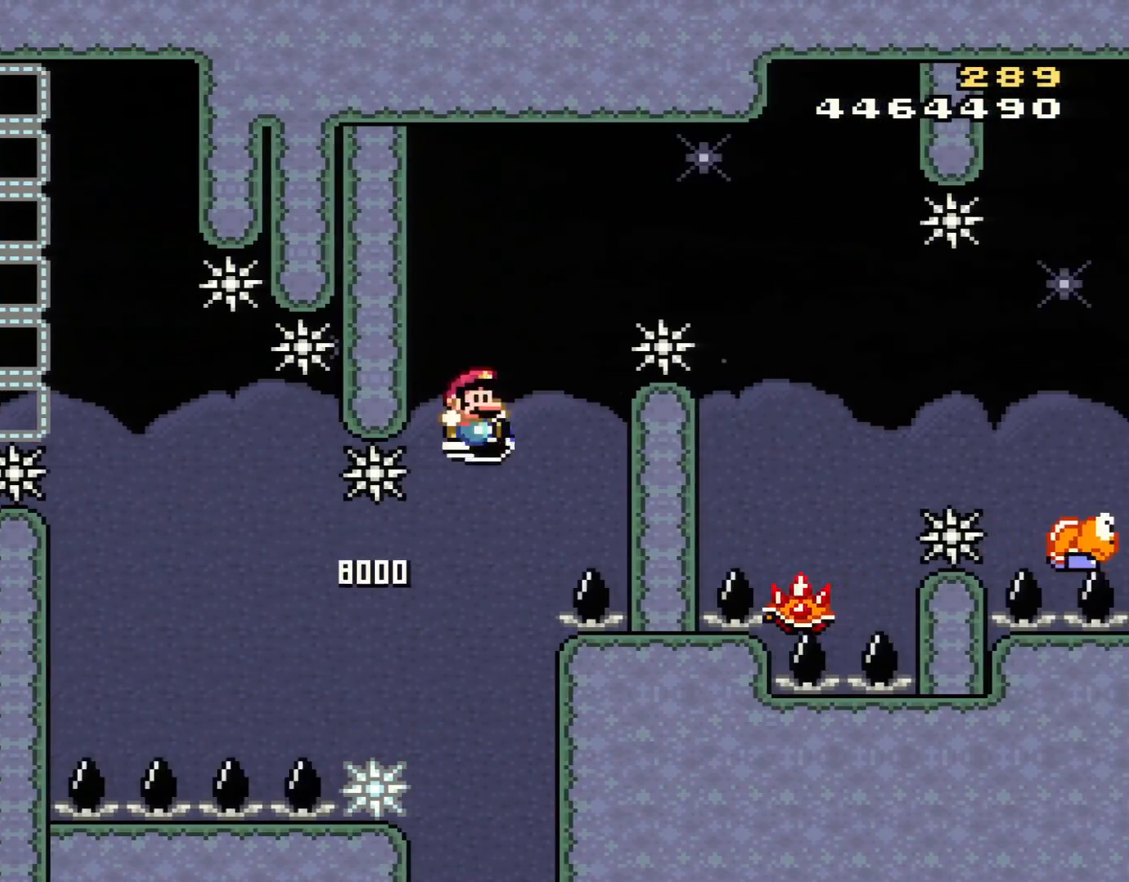
{"buttons": ["B", "Y", "DPAD_RIGHT"], "events": [[33, "DPAD_LEFT", "up"], [67, "DPAD_RIGHT", "down"]]}
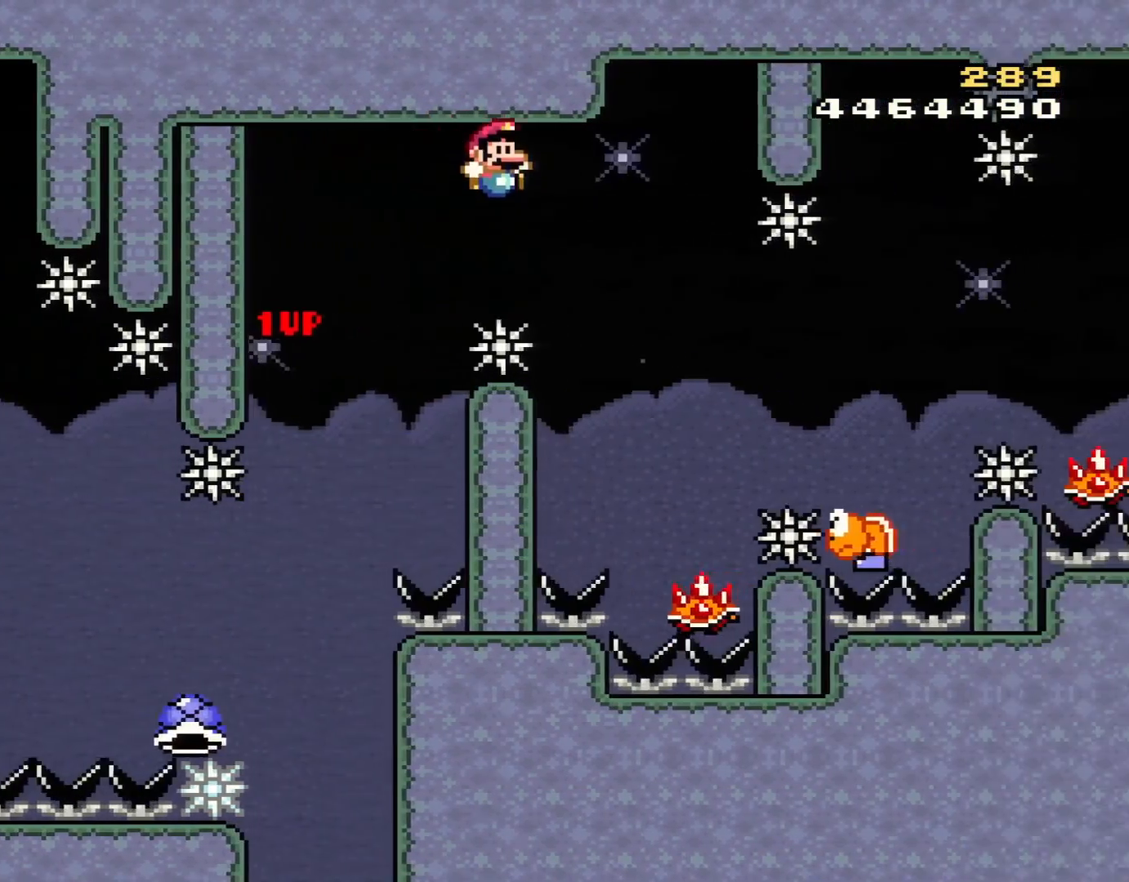
{"buttons": ["A", "X", "DPAD_RIGHT"], "events": [[84, "X", "down"], [84, "Y", "up"], [117, "A", "down"], [117, "B", "up"], [284, "DPAD_RIGHT", "up"], [317, "DPAD_LEFT", "down"], [468, "DPAD_LEFT", "up"], [501, "DPAD_RIGHT", "down"]]}
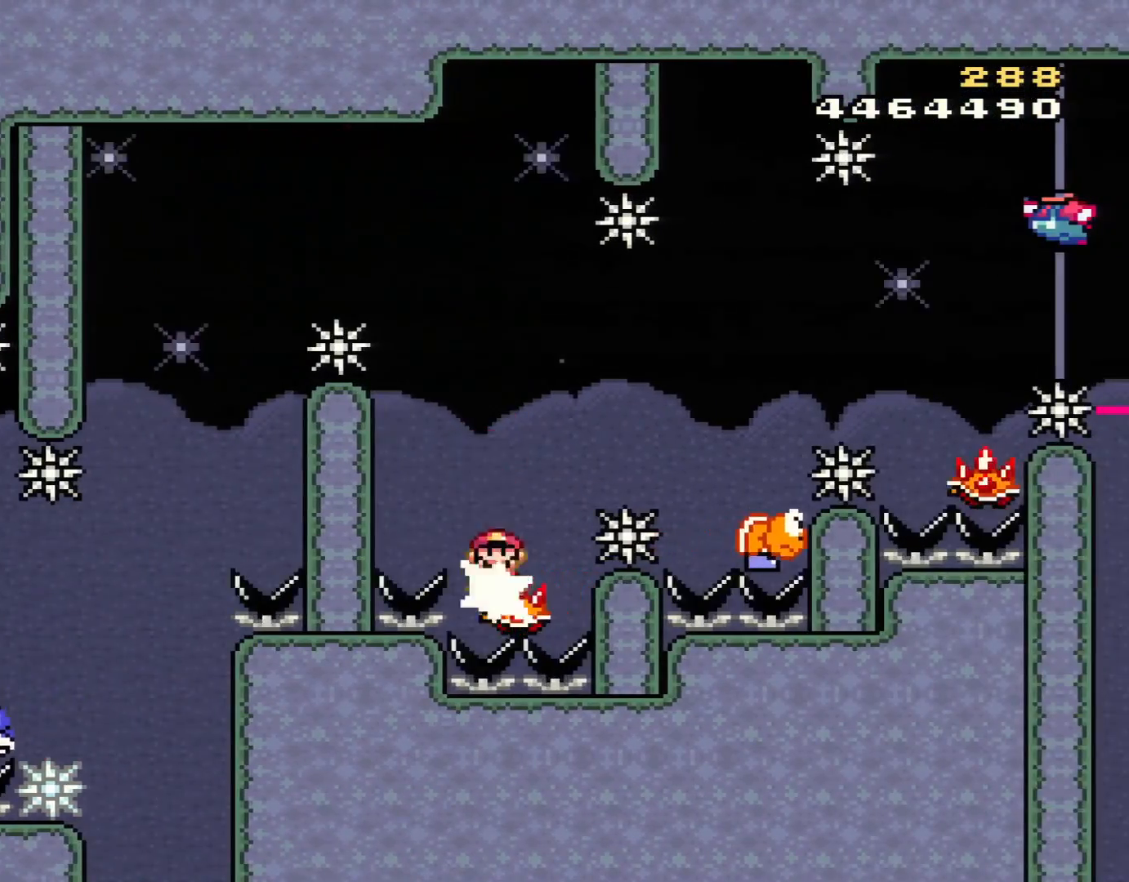
{"buttons": ["B", "Y", "DPAD_LEFT"], "events": [[133, "A", "up"], [250, "X", "up"], [284, "Y", "down"], [384, "B", "down"], [467, "DPAD_RIGHT", "up"], [500, "DPAD_LEFT", "down"]]}
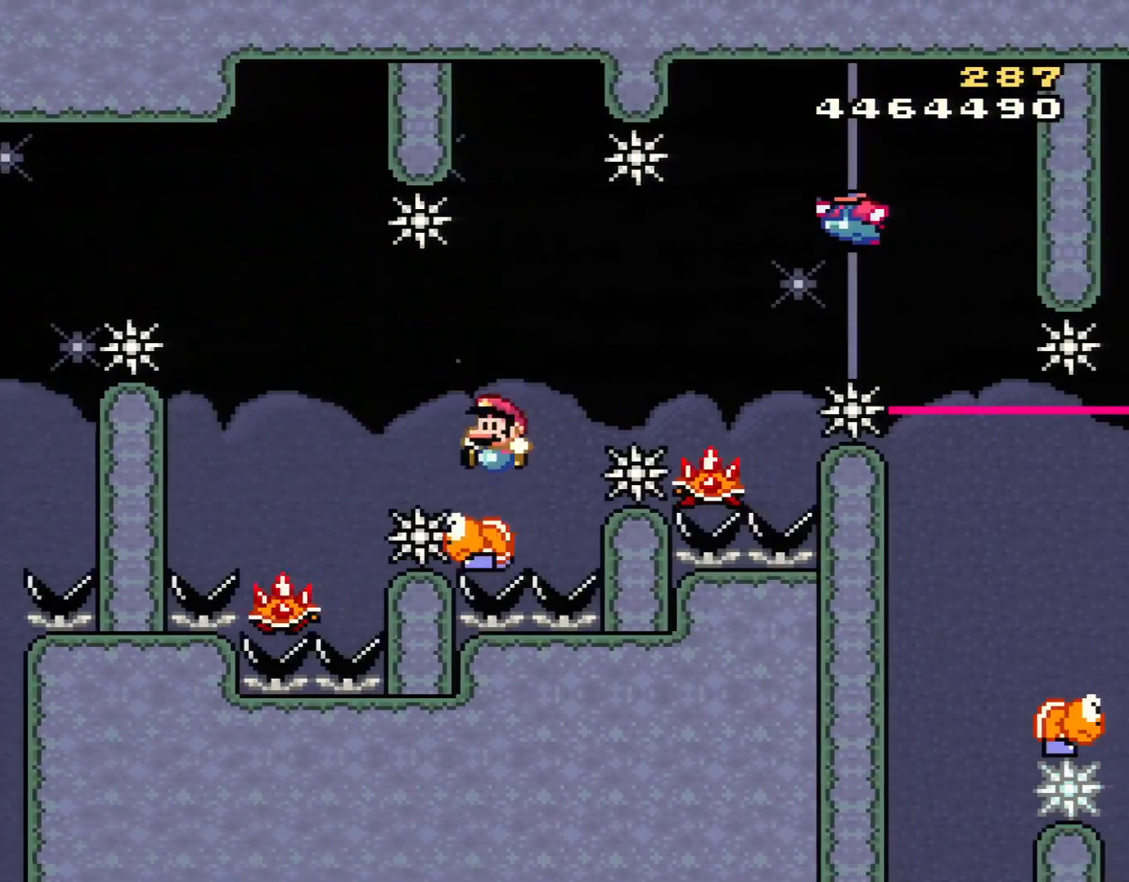
{"buttons": ["A", "X", "DPAD_RIGHT"], "events": [[101, "DPAD_LEFT", "up"], [134, "DPAD_RIGHT", "down"], [251, "B", "up"], [317, "X", "down"], [317, "Y", "up"], [468, "A", "down"]]}
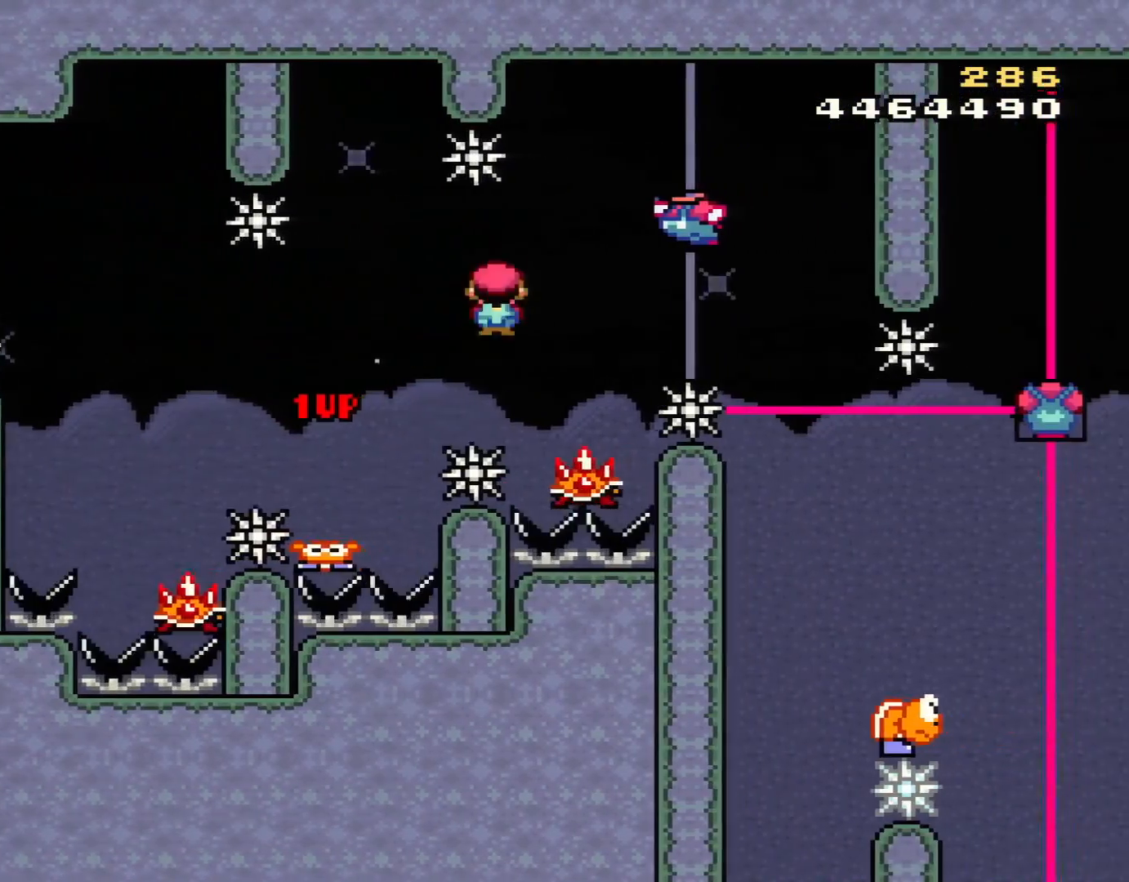
{"buttons": ["A", "X", "DPAD_RIGHT"], "events": [[133, "DPAD_RIGHT", "up"], [167, "DPAD_LEFT", "down"], [350, "DPAD_LEFT", "up"], [417, "DPAD_RIGHT", "down"]]}
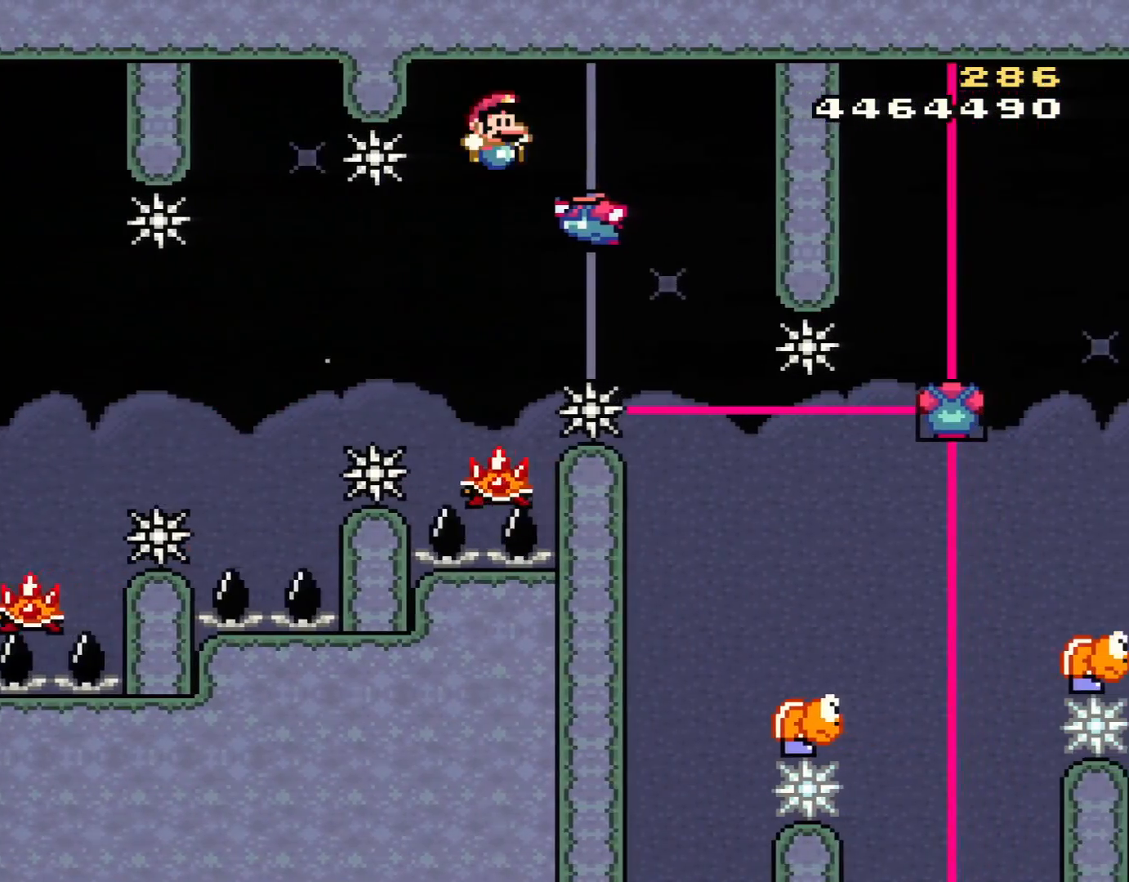
{"buttons": ["B", "Y", "DPAD_LEFT"], "events": [[50, "A", "up"], [50, "X", "up"], [50, "Y", "down"], [67, "B", "down"], [384, "DPAD_RIGHT", "up"], [418, "DPAD_LEFT", "down"]]}
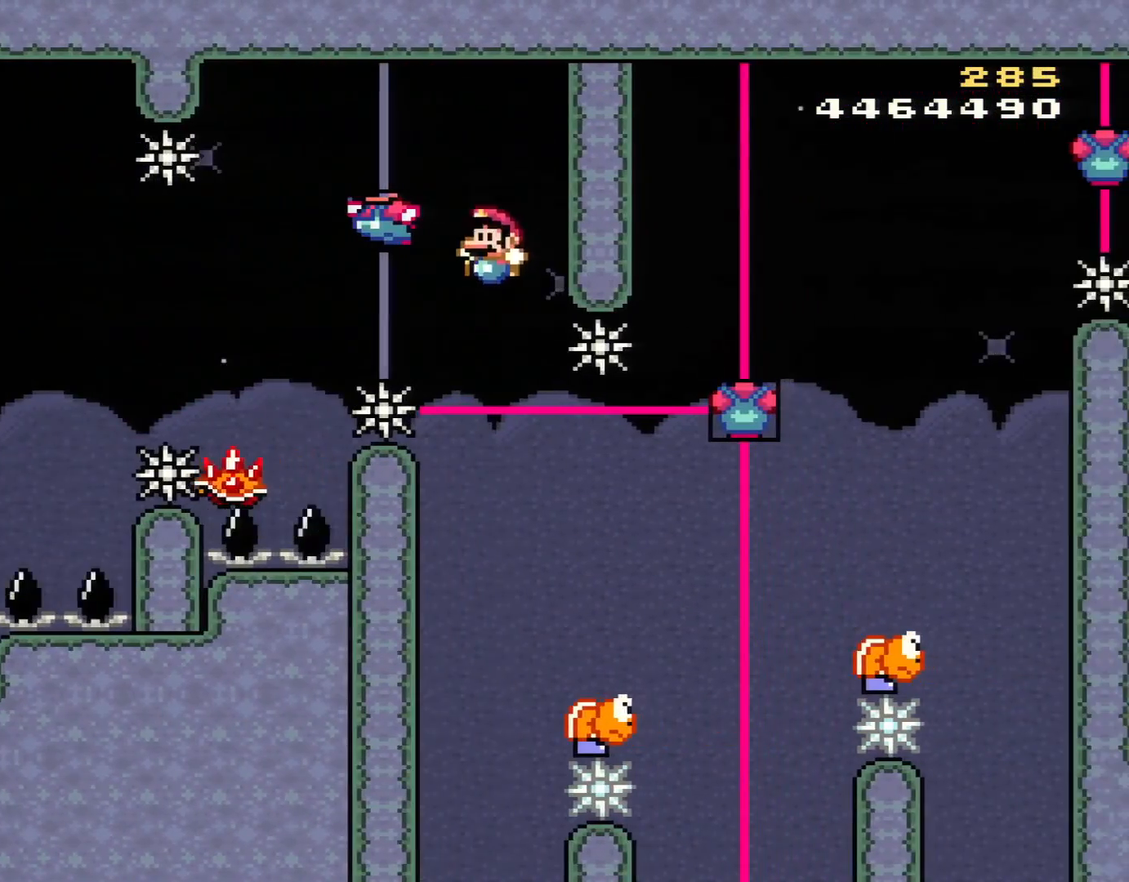
{"buttons": ["B", "Y", "DPAD_RIGHT"], "events": [[100, "DPAD_LEFT", "up"], [100, "DPAD_RIGHT", "down"], [133, "Y", "up"], [150, "A", "down"], [150, "B", "up"], [150, "X", "down"], [250, "DPAD_RIGHT", "up"], [384, "DPAD_RIGHT", "down"], [400, "A", "up"], [400, "X", "up"], [400, "Y", "down"], [434, "B", "down"]]}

▶ **PROBLEM**
The records are to be returned word for word, without any of their pictures.

▶ **TASK ANSWER**
{"buttons": ["B", "Y", "DPAD_RIGHT"], "events": [[33, "DPAD_LEFT", "up"], [67, "DPAD_RIGHT", "down"]]}
{"buttons": ["A", "X", "DPAD_RIGHT"], "events": [[84, "X", "down"], [84, "Y", "up"], [117, "A", "down"], [117, "B", "up"], [284, "DPAD_RIGHT", "up"], [317, "DPAD_LEFT", "down"], [468, "DPAD_LEFT", "up"], [501, "DPAD_RIGHT", "down"]]}
{"buttons": ["B", "Y", "DPAD_LEFT"], "events": [[133, "A", "up"], [250, "X", "up"], [284, "Y", "down"], [384, "B", "down"], [467, "DPAD_RIGHT", "up"], [500, "DPAD_LEFT", "down"]]}
{"buttons": ["A", "X", "DPAD_RIGHT"], "events": [[101, "DPAD_LEFT", "up"], [134, "DPAD_RIGHT", "down"], [251, "B", "up"], [317, "X", "down"], [317, "Y", "up"], [468, "A", "down"]]}
{"buttons": ["A", "X", "DPAD_RIGHT"], "events": [[133, "DPAD_RIGHT", "up"], [167, "DPAD_LEFT", "down"], [350, "DPAD_LEFT", "up"], [417, "DPAD_RIGHT", "down"]]}
{"buttons": ["B", "Y", "DPAD_LEFT"], "events": [[50, "A", "up"], [50, "X", "up"], [50, "Y", "down"], [67, "B", "down"], [384, "DPAD_RIGHT", "up"], [418, "DPAD_LEFT", "down"]]}
{"buttons": ["B", "Y", "DPAD_RIGHT"], "events": [[100, "DPAD_LEFT", "up"], [100, "DPAD_RIGHT", "down"], [133, "Y", "up"], [150, "A", "down"], [150, "B", "up"], [150, "X", "down"], [250, "DPAD_RIGHT", "up"], [384, "DPAD_RIGHT", "down"], [400, "A", "up"], [400, "X", "up"], [400, "Y", "down"], [434, "B", "down"]]}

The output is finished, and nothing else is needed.